*TASK ITEM*
Scan the data. Collect each line that contains the word "correspondente".

*Source records*
Content starts

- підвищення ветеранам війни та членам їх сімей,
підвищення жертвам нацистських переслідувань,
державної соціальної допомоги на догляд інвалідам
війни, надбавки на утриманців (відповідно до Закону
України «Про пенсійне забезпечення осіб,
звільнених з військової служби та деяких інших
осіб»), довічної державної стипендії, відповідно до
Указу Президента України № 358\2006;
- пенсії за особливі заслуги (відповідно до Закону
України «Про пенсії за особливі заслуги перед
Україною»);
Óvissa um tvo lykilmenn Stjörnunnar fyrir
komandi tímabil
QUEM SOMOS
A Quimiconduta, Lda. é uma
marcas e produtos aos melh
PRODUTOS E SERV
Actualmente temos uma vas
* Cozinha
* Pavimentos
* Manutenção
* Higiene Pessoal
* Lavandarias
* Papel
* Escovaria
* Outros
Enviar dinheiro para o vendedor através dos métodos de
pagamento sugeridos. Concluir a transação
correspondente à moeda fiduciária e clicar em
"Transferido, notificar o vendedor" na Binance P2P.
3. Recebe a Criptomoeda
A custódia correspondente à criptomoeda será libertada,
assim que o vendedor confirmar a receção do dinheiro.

Content ends

*COMPLETED TASK*
correspondente à moeda fiduciária e clicar em
A custódia correspondente à criptomoeda será libertada,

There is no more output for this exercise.